== Supplied records ==

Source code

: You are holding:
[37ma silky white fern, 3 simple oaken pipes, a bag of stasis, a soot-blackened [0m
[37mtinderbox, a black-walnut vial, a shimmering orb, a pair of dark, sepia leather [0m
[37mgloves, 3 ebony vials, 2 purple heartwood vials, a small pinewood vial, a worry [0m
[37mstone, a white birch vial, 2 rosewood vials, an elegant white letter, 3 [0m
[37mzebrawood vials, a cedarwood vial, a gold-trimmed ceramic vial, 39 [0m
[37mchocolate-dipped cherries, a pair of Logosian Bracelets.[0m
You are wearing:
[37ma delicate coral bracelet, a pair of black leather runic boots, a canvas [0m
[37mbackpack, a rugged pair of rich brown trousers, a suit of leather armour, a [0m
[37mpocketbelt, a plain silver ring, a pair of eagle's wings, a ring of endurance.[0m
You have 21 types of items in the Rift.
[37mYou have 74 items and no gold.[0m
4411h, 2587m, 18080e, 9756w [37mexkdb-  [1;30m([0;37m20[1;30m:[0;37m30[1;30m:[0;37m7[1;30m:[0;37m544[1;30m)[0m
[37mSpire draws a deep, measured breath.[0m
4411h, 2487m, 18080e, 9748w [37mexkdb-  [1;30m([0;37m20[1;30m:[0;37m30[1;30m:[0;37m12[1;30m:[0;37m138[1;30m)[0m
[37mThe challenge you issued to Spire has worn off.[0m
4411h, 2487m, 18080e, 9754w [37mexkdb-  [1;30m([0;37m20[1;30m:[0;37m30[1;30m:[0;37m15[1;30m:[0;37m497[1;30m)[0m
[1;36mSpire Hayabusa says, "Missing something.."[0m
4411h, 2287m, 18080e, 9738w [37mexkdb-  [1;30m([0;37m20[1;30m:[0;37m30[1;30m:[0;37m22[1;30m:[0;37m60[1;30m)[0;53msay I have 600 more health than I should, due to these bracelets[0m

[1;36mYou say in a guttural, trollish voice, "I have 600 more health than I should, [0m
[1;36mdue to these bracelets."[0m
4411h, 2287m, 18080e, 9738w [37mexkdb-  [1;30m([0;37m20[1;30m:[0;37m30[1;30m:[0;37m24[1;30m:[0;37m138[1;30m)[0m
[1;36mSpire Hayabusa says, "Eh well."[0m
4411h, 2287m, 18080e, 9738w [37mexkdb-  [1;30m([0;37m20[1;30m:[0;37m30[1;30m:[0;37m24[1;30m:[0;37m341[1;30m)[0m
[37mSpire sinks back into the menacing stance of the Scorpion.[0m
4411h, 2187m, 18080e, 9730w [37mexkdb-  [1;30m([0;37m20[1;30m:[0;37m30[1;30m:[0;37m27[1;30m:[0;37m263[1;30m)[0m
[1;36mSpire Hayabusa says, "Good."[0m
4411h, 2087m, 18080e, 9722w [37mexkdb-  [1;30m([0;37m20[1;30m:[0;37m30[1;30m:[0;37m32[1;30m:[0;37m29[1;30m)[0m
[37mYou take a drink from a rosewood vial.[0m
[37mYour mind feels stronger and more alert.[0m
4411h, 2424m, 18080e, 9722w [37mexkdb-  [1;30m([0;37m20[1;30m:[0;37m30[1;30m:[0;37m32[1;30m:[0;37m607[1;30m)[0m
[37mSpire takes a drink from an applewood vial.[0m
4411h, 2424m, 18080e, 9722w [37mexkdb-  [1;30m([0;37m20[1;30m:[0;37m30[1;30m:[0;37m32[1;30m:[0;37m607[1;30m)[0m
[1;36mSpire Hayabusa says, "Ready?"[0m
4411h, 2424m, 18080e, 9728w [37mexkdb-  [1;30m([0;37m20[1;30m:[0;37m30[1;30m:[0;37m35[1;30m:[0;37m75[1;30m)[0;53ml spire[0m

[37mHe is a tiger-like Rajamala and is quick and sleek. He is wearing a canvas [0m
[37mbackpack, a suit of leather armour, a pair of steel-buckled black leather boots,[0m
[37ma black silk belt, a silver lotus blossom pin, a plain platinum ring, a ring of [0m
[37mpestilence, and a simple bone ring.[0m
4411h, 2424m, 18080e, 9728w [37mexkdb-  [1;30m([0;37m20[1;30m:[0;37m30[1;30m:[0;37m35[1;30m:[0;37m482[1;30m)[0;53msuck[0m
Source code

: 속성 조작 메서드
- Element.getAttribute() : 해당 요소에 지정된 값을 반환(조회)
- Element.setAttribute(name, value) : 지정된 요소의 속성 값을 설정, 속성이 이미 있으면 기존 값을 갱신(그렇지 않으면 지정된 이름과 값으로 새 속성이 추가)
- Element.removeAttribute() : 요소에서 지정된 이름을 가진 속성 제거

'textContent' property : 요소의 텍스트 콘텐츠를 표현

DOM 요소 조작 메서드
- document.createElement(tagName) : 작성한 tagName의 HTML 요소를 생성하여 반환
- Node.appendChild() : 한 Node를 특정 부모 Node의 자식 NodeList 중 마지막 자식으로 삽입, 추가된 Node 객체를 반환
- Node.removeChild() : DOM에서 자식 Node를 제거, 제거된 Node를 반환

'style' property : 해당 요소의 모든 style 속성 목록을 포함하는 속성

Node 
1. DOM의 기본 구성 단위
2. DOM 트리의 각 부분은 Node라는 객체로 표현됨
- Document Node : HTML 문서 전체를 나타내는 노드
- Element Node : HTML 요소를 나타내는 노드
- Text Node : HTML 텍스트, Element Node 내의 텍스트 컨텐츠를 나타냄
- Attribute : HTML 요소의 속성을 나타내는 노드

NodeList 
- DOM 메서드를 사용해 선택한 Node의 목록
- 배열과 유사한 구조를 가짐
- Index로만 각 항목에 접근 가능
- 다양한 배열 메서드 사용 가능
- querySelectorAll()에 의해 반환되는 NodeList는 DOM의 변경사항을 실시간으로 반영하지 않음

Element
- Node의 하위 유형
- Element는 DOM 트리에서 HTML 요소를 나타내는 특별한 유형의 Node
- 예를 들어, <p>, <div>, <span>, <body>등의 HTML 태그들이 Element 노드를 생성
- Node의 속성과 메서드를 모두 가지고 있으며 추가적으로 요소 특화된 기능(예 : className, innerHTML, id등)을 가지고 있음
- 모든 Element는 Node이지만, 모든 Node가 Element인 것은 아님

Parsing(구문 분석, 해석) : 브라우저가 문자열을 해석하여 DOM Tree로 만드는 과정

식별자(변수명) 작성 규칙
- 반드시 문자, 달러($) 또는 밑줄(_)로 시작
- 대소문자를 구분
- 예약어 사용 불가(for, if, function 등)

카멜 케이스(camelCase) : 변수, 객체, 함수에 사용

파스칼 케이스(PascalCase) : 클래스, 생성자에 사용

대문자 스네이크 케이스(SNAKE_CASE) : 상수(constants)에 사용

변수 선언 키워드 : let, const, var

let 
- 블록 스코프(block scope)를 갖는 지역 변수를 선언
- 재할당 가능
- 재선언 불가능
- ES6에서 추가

===

Required work = What must be returned is the line with "- 블록 스코프(block scope)를 갖는 지역 변수를 선언" plus every line after it to the end of the entries, exactly as they appear.

Solution to the exercise =
- 블록 스코프(block scope)를 갖는 지역 변수를 선언
- 재할당 가능
- 재선언 불가능
- ES6에서 추가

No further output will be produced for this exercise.